[EXERCISE BRIEF]:
Can you copy out, word for word, everything from the line containing "Reading right to" down to the end of the records, leaving out any pictures?

[Figure understanding tasks]
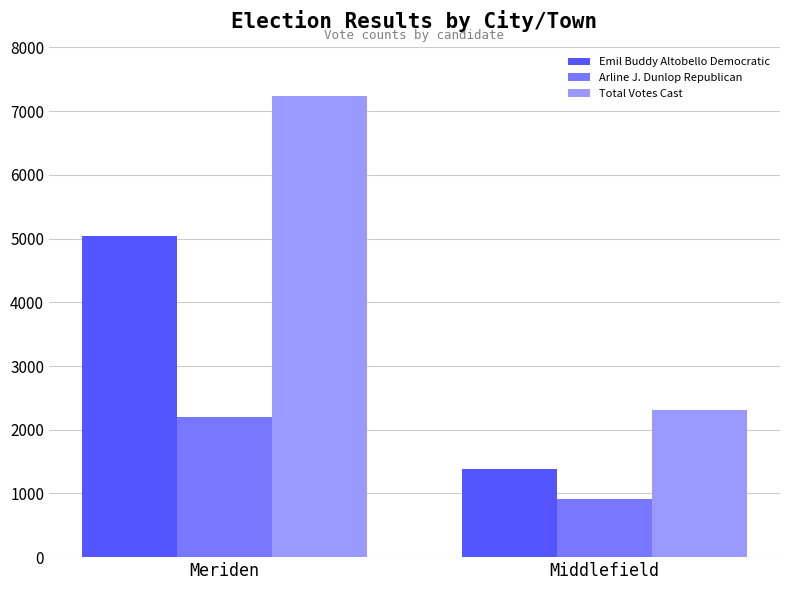

Read the Emil Buddy Altobello Democratic value at Meriden, to the nearest 100.

5000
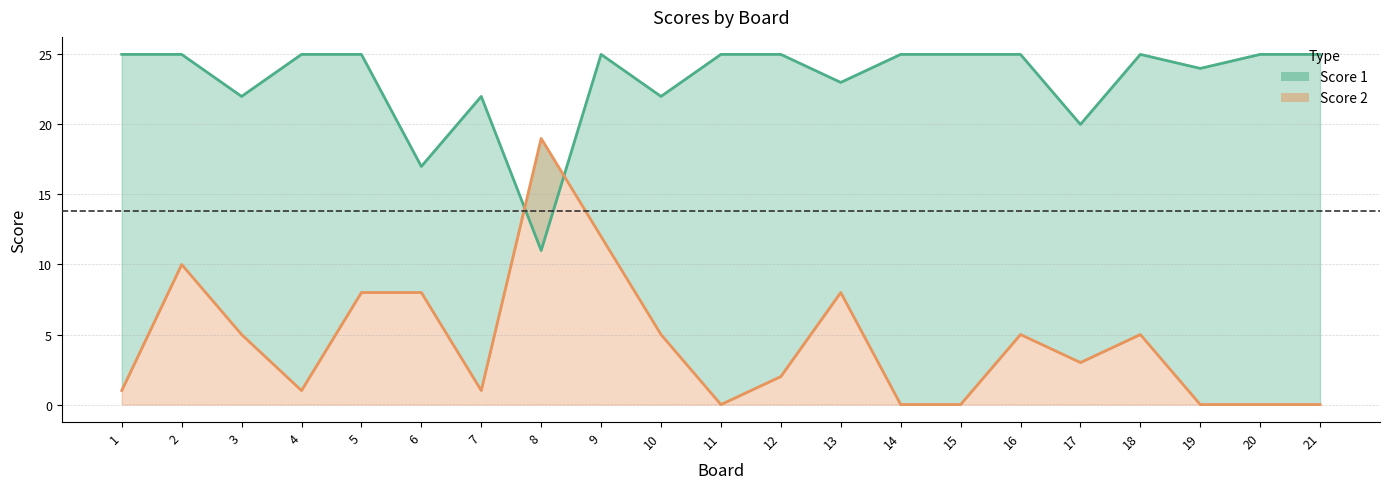

How many values in the Score 1 series are below 25?

8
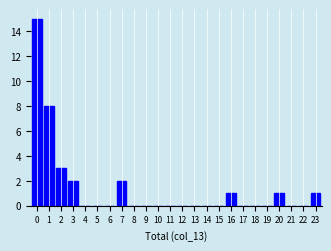

Reading right to left, transcribe all the data shown in this chart.

23=1	22=0	21=0	20=1	19=0	18=0	17=0	16=1	15=0	14=0	13=0	12=0	11=0	10=0	9=0	8=0	7=2	6=0	5=0	4=0	3=2	2=3	1=8	0=15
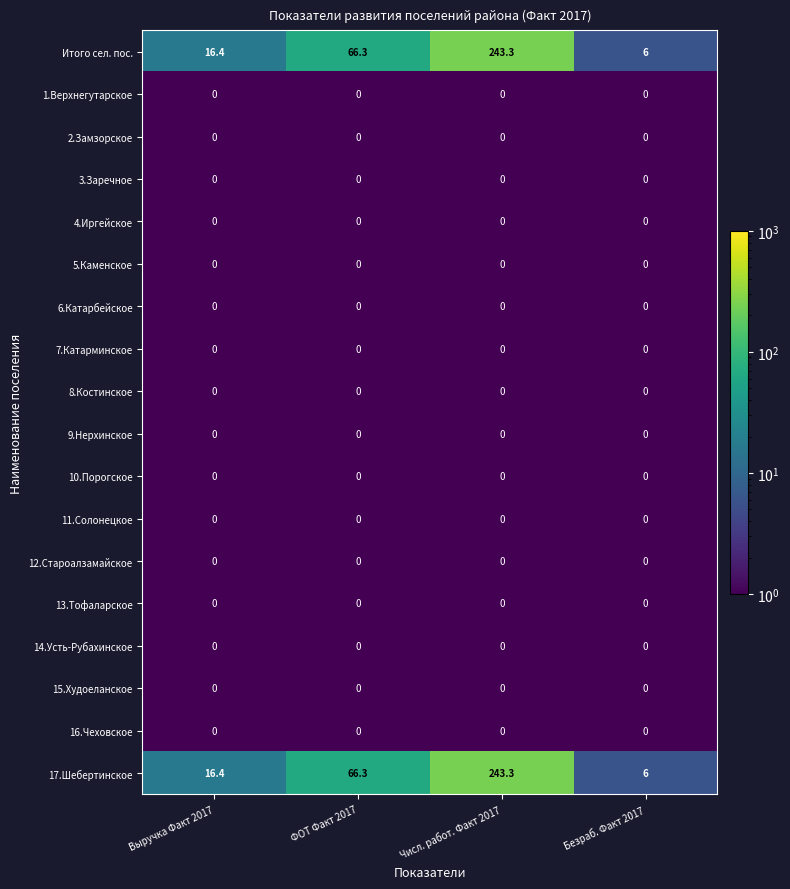

Which category has the highest value across all series?

Числ. работ. Факт 2017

[REPLY TO THE EXERCISE]:
Reading right to left, transcribe all the data shown in this chart.

23=1	22=0	21=0	20=1	19=0	18=0	17=0	16=1	15=0	14=0	13=0	12=0	11=0	10=0	9=0	8=0	7=2	6=0	5=0	4=0	3=2	2=3	1=8	0=15

Which category has the highest value across all series?

Числ. работ. Факт 2017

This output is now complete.